More Automation for Automobiles?

When I was young it seemed I was always in a hurry. I had the art of negotiating with traffic down to a science, and of course when negotiations failed, I resorted to blowing my horn.

Now I'm older and often look in my rear-view mirror to see what I use to look like ; tense face , frequent watch glances, and contempt for the guy in front of me who doesn't have to be anywhere for five years. Nowadays, when I do get in a hurry I find that it just takes too much effort to reach up and blow my horn all the time. That's why I invented a modification to perhaps the only thing not modified on the automobile since Henry Ford started the assembly line.

It seems we now have auto volume control, auto speed control, auto wipers, auto lights, auto-temp. control just to name a few; but we do not yet have auto-horn. The concept is simple enough. You install into your instrument panel a switch that causes your horn to blow automatically. Then when you see traffic slowing or stopping in front of you during your evening commute, you simply reach down and slip your horn into AUTO-BLOW, causing it to blow randomly, without too much dwell time of course, thus saving yourself all the effort of constantly reaching up every few minutes just to blow your horn.

Just so the reader will know, I don't have a patent.
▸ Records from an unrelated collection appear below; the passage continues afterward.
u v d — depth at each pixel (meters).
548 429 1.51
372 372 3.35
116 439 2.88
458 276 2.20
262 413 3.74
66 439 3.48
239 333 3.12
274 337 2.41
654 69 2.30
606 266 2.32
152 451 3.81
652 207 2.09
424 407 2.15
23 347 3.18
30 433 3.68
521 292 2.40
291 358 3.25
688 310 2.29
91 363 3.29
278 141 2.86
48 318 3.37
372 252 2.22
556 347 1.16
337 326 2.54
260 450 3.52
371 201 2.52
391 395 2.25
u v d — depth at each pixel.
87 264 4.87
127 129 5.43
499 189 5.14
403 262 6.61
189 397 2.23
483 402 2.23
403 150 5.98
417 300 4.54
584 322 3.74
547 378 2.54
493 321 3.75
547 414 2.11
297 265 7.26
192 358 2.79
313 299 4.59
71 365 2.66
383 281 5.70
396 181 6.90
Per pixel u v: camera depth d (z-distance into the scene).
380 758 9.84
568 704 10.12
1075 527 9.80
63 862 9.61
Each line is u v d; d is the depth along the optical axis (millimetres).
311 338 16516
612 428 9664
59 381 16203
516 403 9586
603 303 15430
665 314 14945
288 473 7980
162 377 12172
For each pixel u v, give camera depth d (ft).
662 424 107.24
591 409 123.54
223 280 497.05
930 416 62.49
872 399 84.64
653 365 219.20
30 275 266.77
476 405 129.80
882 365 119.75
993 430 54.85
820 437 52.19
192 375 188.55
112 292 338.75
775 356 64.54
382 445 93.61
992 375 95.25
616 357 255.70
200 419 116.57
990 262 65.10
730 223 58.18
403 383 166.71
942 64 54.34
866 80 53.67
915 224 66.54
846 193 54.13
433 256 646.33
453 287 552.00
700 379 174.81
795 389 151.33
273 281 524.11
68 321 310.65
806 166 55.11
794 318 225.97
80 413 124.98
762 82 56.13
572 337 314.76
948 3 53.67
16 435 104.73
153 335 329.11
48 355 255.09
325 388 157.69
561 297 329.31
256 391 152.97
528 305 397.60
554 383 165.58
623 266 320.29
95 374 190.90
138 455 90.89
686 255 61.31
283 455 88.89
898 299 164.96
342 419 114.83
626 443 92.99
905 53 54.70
If I'm too lazy to blow my horn just think of the effort it would take to dial up my patent attorney; so if you're ambitious, feel free to get one (or not) and call your favorite Chinese manufacturer and put er into production. I'll buy one if it's less than five bucks, Promise.

Saturday, May 17, 2008

The National Anthem

I think this is one of the best renditions of the Star Spangle Banner I've ever heard. It was filmed by someone holding a handheld video camera in a basket ball arena, and yet it is still bone chilling. Please go here to the site of Incog @Confessions of a closet Republican to have a listen.

Thursday, May 8, 2008

Race Politics and Ideology

I grew up in a small town in rural Georgia. I can still remember walking past the water fountains in the court house; two of them side by side. Removed were the signs over them directing the thirsty person from which one to drink, but the the two fountains were still there almost as if monuments to a not so distant history of segregation.

As a child in the 60's I was too young to know the significance of two fountains; that there actually was a time when people, just because of the pigment in their skin, were treated differently; and by differently I mean badly.

Fast forward forty years and my how things have changed. America has progressed quite a bit; there is a Secretary of State, and a Supreme Court Justice, and a presumptive nominee for president, to name a few, with dark pigmented skin. One might conclude that racism is itself in the process of becoming history. This would be true too if racism were defined today as it was forty years ago; that definition being the oppression of blacks by whites. Many have discovered however that there is power to be gained by convincing blacks that not much has changed in the last half century. Since it is obvious that things have changed, the very word racism necessarily morphed into something totally different so that today it has a different application than did the same word in the sixties. It is now almost indistinguishable from the word ideology. Granted these two words have different meanings, but in the political realm on the topic of race relations they overlap and merge. This is evidenced by Bill Clinton, a white man, being called the first black president, and by Clarence Tomas, a black man, facing stiff opposition from blacks to a life time appointment to, I would argue, one of the most powerful positions in this land.

In conclusion, even though I voted for a black man for president (Alan Keys, I liked his polices) before doing so was cool, I can't help but to feel that I, and many others like me, will be seen as a racist because we oppose Obama due to his policies. If and when this happens I will have to remember to not become defensive because in the current sense of the word it might be true. It just goes to show that when old words get new meanings it causes confusion and communication breaks down; this I fear is something we can expect an abundance of as we make our way though this election season.